Wild collection or captive farming of alot of species is actually beneficial to the environment. The local people are encouraged to look after and protect their land from destruction and damage so that the species they can export will thrive. They are educated to only take animals that are of a certain age or from a certain area thus leaving plenty of animals in the habitat to go on to breed. 
Without this trade and education, the land would have been more profitable turned into arable farm land or a hotel. 

The truth is that certain aspects of the pet trade (and how I hate that term) are protecting the ecology of areas that would otherwise be destroyed completely in the name of that great god "Profit". 

Kat


----------



## selina20 (May 28, 2008)

Look at P.metallica for example they are on the red list for being endangered.


----------



## Baldpoodle (Apr 18, 2007)

selina20 said:


> Look at P.metallica for example they are on the red list for being endangered.


yes, nice example of a bad example. P. metallica is hardly threatened at all by the pet trade and also have at least some protection from habitate destruction due to them being largely found in a protected national park in India. The main threat for these are local people illegally collecting the dead wood in which they tend to live. You might notice that almost all Indian species of Poecilotheria is on the red list, which I might add is only accurate depending on who you talk to. I tend to try and get information from more than one sourse to get a better overall picture.

@ Twiglet nice thought out post and I tend to agree with much of it. A trade that I also think would make much more of an impact is the dead animal one, when I think of all the dead perserved spiders in picture frames that you can find all accross the world where these spiders come from, but even with this I feel the impact is not as big as what you may be lead to think.


----------



## firebelliedfreak (Nov 3, 2008)

if i where you i would do one on royal pythons
one of the most contraversial snakes in the world:2thumb:


----------



## Spikebrit (Oct 23, 2006)

The best one I would think would be the Crested gekco. These were nearly extenct in the wild due to human intervention (read habitat destruction). However, these then got noticed by the pet trade, and since then due to capative demand, they have been brought back from extenction and are now a very common gecko, both in the wild and in capativity. 

The pet trade should not nly be seen in a negative light but a positative. Alot of the information being thrown around in this thread an around the internet is false and from very out dated sources. remember that it is in the collectors and the locals best interest to collect animals from the wild responciably as if they collect to much there will be no more and thus no trade and no money for them. 

I can't think of any lizad species that has been brought to extenction due to the pet trade however i can thnk of many that have been saved by it. 

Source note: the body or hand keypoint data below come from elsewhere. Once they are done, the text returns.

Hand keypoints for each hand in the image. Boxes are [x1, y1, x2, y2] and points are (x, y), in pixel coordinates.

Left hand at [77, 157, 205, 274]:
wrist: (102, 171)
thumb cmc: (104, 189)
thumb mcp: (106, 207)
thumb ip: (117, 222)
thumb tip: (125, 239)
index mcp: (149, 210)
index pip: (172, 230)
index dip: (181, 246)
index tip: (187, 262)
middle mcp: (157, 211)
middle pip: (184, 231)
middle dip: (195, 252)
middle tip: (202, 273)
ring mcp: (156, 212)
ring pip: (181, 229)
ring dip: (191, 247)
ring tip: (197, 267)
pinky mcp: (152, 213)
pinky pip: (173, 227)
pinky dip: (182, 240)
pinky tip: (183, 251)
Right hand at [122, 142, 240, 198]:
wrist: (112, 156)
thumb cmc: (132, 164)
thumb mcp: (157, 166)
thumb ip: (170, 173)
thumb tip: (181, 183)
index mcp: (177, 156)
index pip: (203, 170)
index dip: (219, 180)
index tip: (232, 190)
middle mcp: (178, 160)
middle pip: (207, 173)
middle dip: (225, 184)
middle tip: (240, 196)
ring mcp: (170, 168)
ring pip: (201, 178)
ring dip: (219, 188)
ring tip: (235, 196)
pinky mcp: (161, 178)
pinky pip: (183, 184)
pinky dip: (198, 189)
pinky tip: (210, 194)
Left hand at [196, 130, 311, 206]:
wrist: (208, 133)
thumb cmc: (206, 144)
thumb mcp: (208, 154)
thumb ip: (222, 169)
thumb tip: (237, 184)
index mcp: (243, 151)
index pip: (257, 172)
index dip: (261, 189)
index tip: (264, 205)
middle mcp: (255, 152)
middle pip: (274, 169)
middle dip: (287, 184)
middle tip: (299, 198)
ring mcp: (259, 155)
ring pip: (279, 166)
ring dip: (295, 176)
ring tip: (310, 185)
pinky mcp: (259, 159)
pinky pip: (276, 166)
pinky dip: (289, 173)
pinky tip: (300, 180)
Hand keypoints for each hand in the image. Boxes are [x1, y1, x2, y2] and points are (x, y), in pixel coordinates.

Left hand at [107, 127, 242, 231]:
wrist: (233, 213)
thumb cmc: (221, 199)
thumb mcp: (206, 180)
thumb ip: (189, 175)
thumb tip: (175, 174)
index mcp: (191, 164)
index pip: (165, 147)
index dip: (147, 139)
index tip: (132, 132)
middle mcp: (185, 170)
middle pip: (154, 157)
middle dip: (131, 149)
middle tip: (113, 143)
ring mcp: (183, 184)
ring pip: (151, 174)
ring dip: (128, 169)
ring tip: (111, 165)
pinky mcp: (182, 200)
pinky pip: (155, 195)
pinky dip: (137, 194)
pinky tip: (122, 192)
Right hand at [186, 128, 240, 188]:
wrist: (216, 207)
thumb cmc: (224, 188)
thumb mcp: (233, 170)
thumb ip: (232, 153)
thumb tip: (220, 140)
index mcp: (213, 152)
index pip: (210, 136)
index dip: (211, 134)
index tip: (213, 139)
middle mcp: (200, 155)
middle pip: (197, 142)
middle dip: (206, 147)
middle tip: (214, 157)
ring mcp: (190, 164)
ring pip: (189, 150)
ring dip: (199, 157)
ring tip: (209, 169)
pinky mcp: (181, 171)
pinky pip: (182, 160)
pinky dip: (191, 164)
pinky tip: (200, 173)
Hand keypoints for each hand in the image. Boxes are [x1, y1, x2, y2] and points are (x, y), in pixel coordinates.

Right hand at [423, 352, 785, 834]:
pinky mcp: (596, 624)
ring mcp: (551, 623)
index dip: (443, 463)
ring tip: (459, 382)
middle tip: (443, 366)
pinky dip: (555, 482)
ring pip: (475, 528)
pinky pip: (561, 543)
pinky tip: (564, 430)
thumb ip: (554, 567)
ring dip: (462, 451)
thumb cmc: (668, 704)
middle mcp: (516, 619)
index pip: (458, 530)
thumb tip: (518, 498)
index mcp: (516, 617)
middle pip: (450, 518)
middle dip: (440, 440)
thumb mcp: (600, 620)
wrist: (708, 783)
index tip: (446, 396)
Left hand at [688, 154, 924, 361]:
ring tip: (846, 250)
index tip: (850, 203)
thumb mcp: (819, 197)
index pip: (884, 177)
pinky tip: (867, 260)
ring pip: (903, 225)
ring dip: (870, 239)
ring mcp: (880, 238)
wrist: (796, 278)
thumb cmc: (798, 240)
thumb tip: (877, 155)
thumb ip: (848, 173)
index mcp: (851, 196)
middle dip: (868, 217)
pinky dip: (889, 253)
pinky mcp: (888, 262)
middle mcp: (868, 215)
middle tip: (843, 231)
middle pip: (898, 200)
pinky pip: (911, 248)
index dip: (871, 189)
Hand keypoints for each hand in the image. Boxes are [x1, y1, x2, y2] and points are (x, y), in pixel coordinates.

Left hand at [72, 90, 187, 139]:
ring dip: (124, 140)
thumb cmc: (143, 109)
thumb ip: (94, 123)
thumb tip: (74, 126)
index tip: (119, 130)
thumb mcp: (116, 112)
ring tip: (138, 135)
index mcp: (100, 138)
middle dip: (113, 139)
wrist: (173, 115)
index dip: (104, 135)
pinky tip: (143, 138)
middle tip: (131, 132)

there are however many animals that are threaten due to human intervention in the form of habitat destruction. 

Jay


----------



## Twiglet (May 6, 2009)

Baldpoodle said:


> yes, nice example of a bad example. P. metallica is hardly threatened at all by the pet trade and also have at least some protection from habitate destruction due to them being largely found in a protected national park in India. The main threat for these are local people illegally collecting the dead wood in which they tend to live. You might notice that almost all Indian species of Poecilotheria is on the red list, which I might add is only accurate depending on who you talk to. I tend to try and get information from more than one sourse to get a better overall picture.
> 
> *@ Twiglet nice thought out post and I tend to agree with much of it. A trade that I also think would make much more of an impact is the dead animal one, when I think of all the dead perserved spiders in picture frames that you can find all accross the world where these spiders come from, but even with this I feel the impact is not as big as what you may be lead to think.*


Thank you. To the OP the above comment on the dead animal trade might well be worth thinking about. The trade in pretty seashells, dried starfish and seahorses and corals is enormous. How many little chocolate box seaside trinket shops have you been in filled to the gunnels with these things? 
Now there is a seriously destructive trade...


----------



## Drayvan (Jul 7, 2010)

you could also try the hiacynth macaw? less obscure than most species and has almost been wiped out by the pet trade alone, there is also quite alot of info on it if you google it. had to do the exact same assignment at college so id try to choose animals that you can find alot of research/text on otherwise you may struggle. good luck with it : victory:


----------